*** Given text ***

Many parts of Penang, Malaysia feel reminiscent of other places I’ve seen in Asia. But the floating villages of clan jetty homes are unlike anything I’ve seen before on my travels. Long wooden piers extend from the shore into the water and small wooden homes line the edges of the pier. These original homes were constructed in the 19th century by the Chinese immigrants moving to the area. They built these homes for their clans, or families, as way to maintain community in their new city. And they still are living & breathing communities today. The most famous of the jetties, Chew Jetty, has been given UNESCO World Heritage status, for better or worse. But more on that later.
We actually stayed pretty close to the jetties in our AirBnB, so we were able to walk to each of these one afternoon as sunset approached. We began at the closest jetty, Yeoh Jetty. Immediately, I could see this community had not been glammed up for tourism. During the warm sleepy afternoon hours, the houses were closed up and quiet. Motorbikes and sandals stood still outside of closed doors. I felt like we were walking through a private neighborhood, but a throwback to quieter and simpler living style. At the end of the row of homes, the pier opened up and I saw a beautiful view of mainland Malaysia in the distance. It was peaceful and serene. I could see what drew the Chinese immigrants to this part of the island. I loved taking photos of the details of the homes, from the iron door gates to the colorful mailboxes. Each home had character and personality. Yeoh Jetty was my favorite of all the jetties I visited.

*** Data supplied ***

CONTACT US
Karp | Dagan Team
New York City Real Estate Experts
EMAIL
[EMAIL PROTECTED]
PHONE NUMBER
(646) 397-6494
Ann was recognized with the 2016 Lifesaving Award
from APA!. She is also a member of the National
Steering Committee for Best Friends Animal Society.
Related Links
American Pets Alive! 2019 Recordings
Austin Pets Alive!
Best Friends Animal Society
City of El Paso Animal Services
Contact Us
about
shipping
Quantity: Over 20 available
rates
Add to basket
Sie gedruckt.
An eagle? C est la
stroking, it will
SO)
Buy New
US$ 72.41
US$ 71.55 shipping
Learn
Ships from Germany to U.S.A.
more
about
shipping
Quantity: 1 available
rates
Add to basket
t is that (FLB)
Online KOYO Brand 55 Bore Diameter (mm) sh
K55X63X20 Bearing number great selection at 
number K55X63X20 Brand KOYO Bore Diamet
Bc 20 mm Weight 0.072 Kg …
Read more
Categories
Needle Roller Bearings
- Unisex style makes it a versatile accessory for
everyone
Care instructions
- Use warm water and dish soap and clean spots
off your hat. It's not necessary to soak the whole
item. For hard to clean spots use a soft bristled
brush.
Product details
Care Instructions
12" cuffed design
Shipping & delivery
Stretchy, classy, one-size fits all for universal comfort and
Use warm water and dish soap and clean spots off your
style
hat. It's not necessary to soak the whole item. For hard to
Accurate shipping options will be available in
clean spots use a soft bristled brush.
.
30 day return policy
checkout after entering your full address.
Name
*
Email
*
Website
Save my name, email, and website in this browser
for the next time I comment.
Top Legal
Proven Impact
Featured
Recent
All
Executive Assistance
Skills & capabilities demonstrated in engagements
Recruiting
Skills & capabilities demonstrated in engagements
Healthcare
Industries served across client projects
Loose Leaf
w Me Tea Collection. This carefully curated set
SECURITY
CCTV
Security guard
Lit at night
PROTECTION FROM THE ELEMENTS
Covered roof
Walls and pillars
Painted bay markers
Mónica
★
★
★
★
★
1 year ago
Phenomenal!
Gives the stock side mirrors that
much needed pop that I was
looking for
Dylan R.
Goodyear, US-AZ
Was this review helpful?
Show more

***

## Task objective
List every proper name of a place (region, country, city, or named jetty) that appears in the text above about Penang's clan jetties.

## Exercise result
Penang
Malaysia
Asia
Chew Jetty
Yeoh Jetty